I missĀ Jacob Javits, Everett Dirksen, Nelson Rockefeller, Charles Percy, Mark Hatfield, Howard BakerĀ and even Ronald Reagan.
I miss the old-guard Republicans who used to see their political opponents as “adversaries” and not “enemies.”
These are the guys who used to work with Lyndon Johnson, George McGovern, Ted Kennedy, Sam Rayburn and other Democrats to seek a way forward for the nation.
These days we hear talk of doing away with the “enemy.” It’s all over the air and in print coming out of the Republican National Convention, which concludes tonight in Cleveland.
Where did this “enemy” talk come from?
I cannot answer that with great precision, although I do remember a quote attributed to the former speaker of the House, Newton Leroy Gingrich, who led a GOP “revolution” back in 1994.
It was Newt who spoke to his minions of the need to characterize Democrats as “the enemy of normal Americans.”
Let that sink in for a moment.
There. Now let’s ponder whether the “enemy” characterization has worked well for the nation.
A New Hampshire delegate to the GOP convention has said Democratic candidate Hillary Rodham Clinton should be “shot for treason.”
Yes. Shot! The Secret Service is examining whether this fellow presents a clear and present danger to a leading American politician. Clinton hasn’t been charged with a crime, let along convicted of one.
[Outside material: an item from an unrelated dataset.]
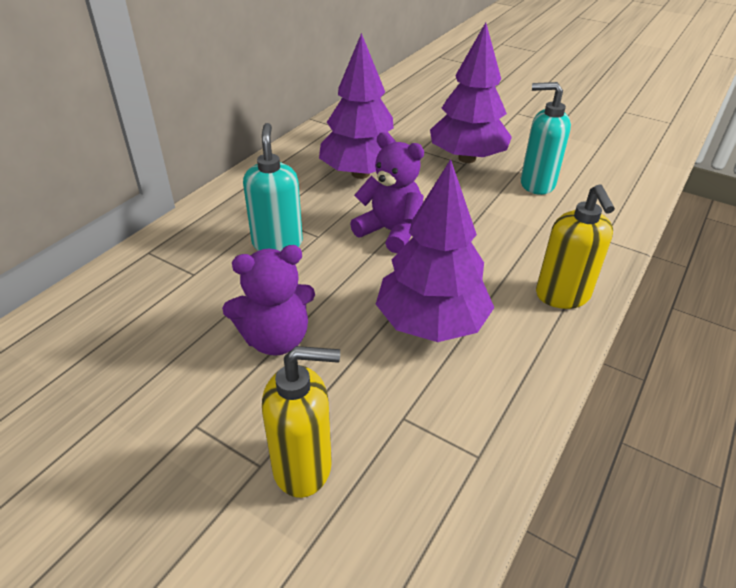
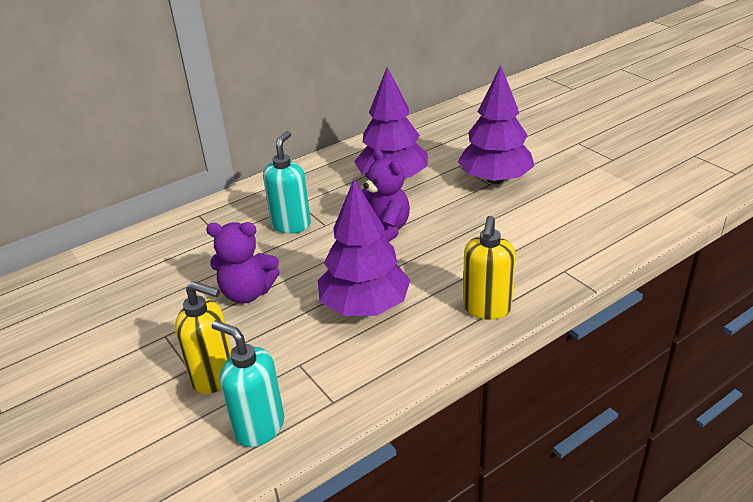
camera: 25 degrees right, 5 degrees down
turquoise soap dispenser [521,82,571,195] -> turquoise soap dispenser moved to [212,320,284,447]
That doesn’t matter to this fellow.
Yes, we’ve gotten more than a bit testy these days.
To think that this once-great political party, where politicians used to take pride in their ability to work with the other side, has devolved to this point.
Is the other side innocent of this kind of division? No. They, too, have their share of loudmouthed demagogues. But in the halls of Congress, which is controlled by Republicans, we see the majority party using language that seeks to drive a wedge between men and women on both sides of the aisle.
It’s all coming to bear this week in Cleveland and the Grand Old Party sends its nominee off to campaign against Hillary Clinton and the Democrats.
I’m usually not one to harken back to the old days. I wouldn’t want to be a teenager ever again.
In this instance, though, I am left to wish for a return — in the words of another grand old-school Republican, George H.W. Bush — to a “kinder, gentler” time.